Thursday, October 06, 2005

Peeps - Allowing PETA Members to Be Carnivores Since the 1950s

I really think peeps should adopt this entry's title as their slogan. If PETA members are willing to eat sugar animals, then they must be tasty. With Halloween fast approaching, it's time for another batch of those wonderfully all-sugar creations we like to call Peeps. Halloween means you can find peeps in pumpkins, ghosts, spooky cats, and cocoa-flavored cats. According to the website, about 1.2 billion peep items are produced each year, and I'm proud to say I'm responsible for 0.00000002.5% of that production (if I average 30 eaten pieces each year). Though I haven't found them in any stores, you can also decorate your own pumpkin peeps this year.



Among the interesting peep facts I've run across: it would take 8,000 peeps to reach the top of the Sears Tower (for my beloved Chicago reader), the yellow chick is the most popular, and it used to take 27 hours to make one peep in 1953, now it takes 6 minutes.

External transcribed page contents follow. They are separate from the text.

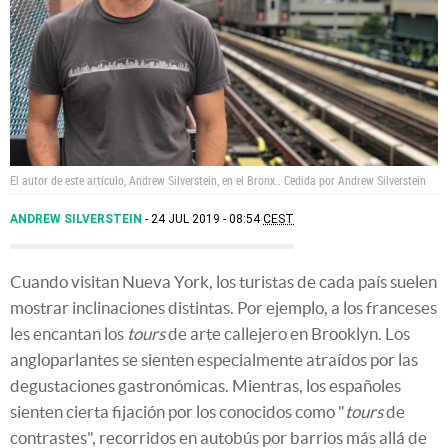
El autor de este artículo, Andrew Silverstein, en el Bronx..
Cedida por Andrew Silverstein
ANDREW SILVERSTEIN
24 JUL 2019 - 08:54
CEST
Cuando visitan Nueva York, los turistas de cada país suelen
mostrar inclinaciones distintas. Por ejemplo, a los franceses
les encantan los
tours
de arte callejero en Brooklyn. Los
angloparlantes se sienten especialmente atraídos por las
degustaciones gastronómicas. Mientras, los españoles
sienten cierta fijación por los conocidos como "
tours
de
contrastes", recorridos en autobús por barrios más allá de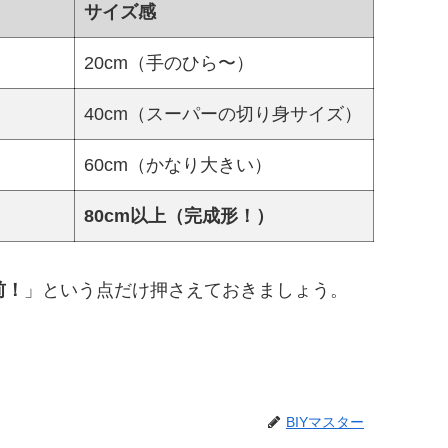
サイズ感
20cm（手のひら〜）
40cm（スーパーの切り身サイズ）
60cm（かなり大きい）
80cm以上（完成形！）
前！
」という点だけ押さえておきましょう。
BIYマスター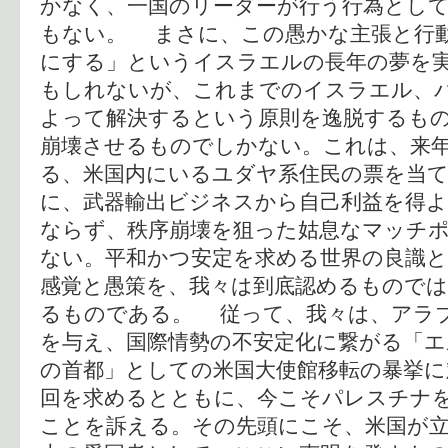
かなく、一国のリーダーが行う行為とし
もない。 まさに、この愚かな主張と行
にする」というイスラエルの長年の夢を
もしれないが、これまでのイスラエル、
よって解決するという原則を逸脱するも
崩壊させるものでしかない。これは、来
る、米国内にいるユダヤ系住民の票を当
に、武器輸出ビジネスから自己利益を得
ならず、秩序崩壊を狙った姑息なマッチ
ない。平和かつ安定を求める世界の良識
感覚と愚策を、我々は到底認めるもので
るものである。 従って、我々は、アラ
を与え、国際情勢の不安定化に繋がる「
の首都」としての米国大使館移転の暴挙に
回を求めるとともに、今こそパレスチナ
ことを訴える。その先頭にこそ、米国が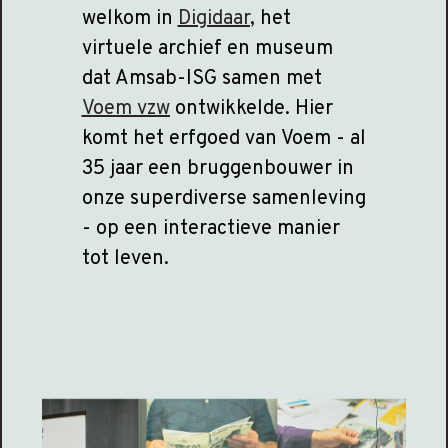
welkom in
Digidaar
, het
virtuele archief en museum
dat Amsab-ISG samen met
Voem vzw
ontwikkelde. Hier
komt het erfgoed van Voem - al
35 jaar een bruggenbouwer in
onze superdiverse samenleving
- op een interactieve manier
tot leven.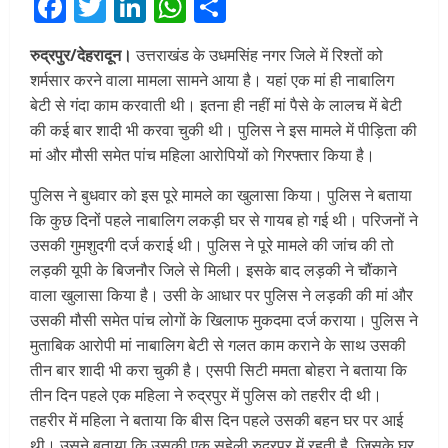
Facebook
Twitter
LinkedIn
WhatsApp
Share
रुद्रपुर/देहरादून।
उत्तराखंड के उधमसिंह नगर जिले में रिश्तों को
शर्मसार करने वाला मामला सामने आया है। यहां एक मां ही नाबालिग
बेटी से गंदा काम करवाती थी। इतना ही नहीं मां पैसे के लालच में बेटी
की कई बार शादी भी करवा चुकी थी। पुलिस ने इस मामले में पीड़िता की
मां और मौसी समेत पांच महिला आरोपियों को गिरफ्तार किया है।
पुलिस ने बुधवार को इस पूरे मामले का खुलासा किया। पुलिस ने बताया
कि कुछ दिनों पहले नाबालिग लकड़ी घर से गायब हो गई थी। परिजनों ने
उसकी गुमशुदगी दर्ज कराई थी। पुलिस ने पूरे मामले की जांच की तो
लड़की यूपी के बिजनौर जिले से मिली। इसके बाद लड़की ने चौंकाने
वाला खुलासा किया है। उसी के आधार पर पुलिस ने लड़की की मां और
उसकी मौसी समेत पांच लोगों के खिलाफ मुकदमा दर्ज कराया। पुलिस ने
मुताबिक आरोपी मां नाबालिग बेटी से गलत काम कराने के साथ उसकी
तीन बार शादी भी करा चुकी है। एसपी सिटी ममता बोहरा ने बताया कि
तीन दिन पहले एक महिला ने रुद्रपुर में पुलिस को तहरीर दी थी।
तहरीर में महिला ने बताया कि बीस दिन पहले उसकी बहन घर पर आई
थी। उसने बताया कि उसकी एक सहेली रुद्रपुर में रहती है, जिसके घर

Peepeaters seems to fall into two very divided categories - fresh and stale. Though I have not found any research done on this topic, I'd guesstimate that 2/3 of peepeaters enjoy eating them the second the plastic is broken off. They believe the fresher the peep, the better it tastes. Of course, there are the other 1/3 outcasted peepeaters who actually want their peeps when the marshmellow isn't as loose/stretchy and the sugar coating is a little crunchier. I've tried both versions and believe that fresher is the way to go. The marshmellow is scientifically (what other kind is there?) designed to be stretched during optimum freshness. I know other people like to freeze their peeps, but a respected peepeater would never do such a thing.



Depending on my peepeating mood that day, I will either eat the entire baby animal in one gulp or delicately rip apart its extremeties. Of course, if I'm feeling particularly vile, I'll decapitate the baby chick/bunny/cat first and laugh at the power trip I'm on.



For hardcore peepeaters out there, research has been done to determine how peeps react to mother nature, smoking, alcohol, and a microwave. There are lots of sites dedicated to peeps including one that shows peeps taking in many sites around the world like Philadelphia in the picture above.